Medicine As A Moral Practice: Reconsidering The Role Of Moral Agency In The Patient-physician Relationship
bioethical theory, ethics, healthcare, law, medicine, physician-patient relationship, virtue ethics
F Jotterand. Medicine As A Moral Practice: Reconsidering The Role Of Moral Agency In The Patient-physician Relationship. The Internet Journal of Law, Healthcare and Ethics. 2002 Volume 1 Number 2.
In this paper, I reconsider the notion of agency often neglected in contemporary moral theory.
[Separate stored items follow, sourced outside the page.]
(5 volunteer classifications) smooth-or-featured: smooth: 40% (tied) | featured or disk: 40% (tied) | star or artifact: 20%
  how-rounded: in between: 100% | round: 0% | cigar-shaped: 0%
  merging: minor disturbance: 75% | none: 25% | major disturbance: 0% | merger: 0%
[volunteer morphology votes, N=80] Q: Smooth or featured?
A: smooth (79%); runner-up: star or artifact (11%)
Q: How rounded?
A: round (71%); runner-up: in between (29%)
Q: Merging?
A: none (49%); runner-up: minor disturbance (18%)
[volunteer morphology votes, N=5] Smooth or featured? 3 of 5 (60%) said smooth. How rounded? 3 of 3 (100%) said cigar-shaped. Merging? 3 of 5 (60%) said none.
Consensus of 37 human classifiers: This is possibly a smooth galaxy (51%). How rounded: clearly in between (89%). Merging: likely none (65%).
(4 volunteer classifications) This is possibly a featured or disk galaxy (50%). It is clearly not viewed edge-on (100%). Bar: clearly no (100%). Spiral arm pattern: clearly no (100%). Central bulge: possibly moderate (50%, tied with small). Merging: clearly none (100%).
More specifically, I examine what the relationship taking place between the physician and the patient entails from a moral perspective. The discipline of medical ethics focuses mostly on the four principles of autonomy, justice, nonmaleficence, and beneficence as the foundational precepts guiding the physician through a consultation. However, the nature of medical practice, i.e., medicine as moral practice, requires a much richer vision of the reality of moral life. The physician, due to his or her special status, is de facto liable as a moral agent because of the fiduciary nature of the relationship with the patient and the kind of knowledge he or she possesses. In other words, although medicine requires scientific and technological knowledge, it is first and foremost oriented towards what Edmund D. Pellegrino calls a "healing relationship" that demands moral accountability.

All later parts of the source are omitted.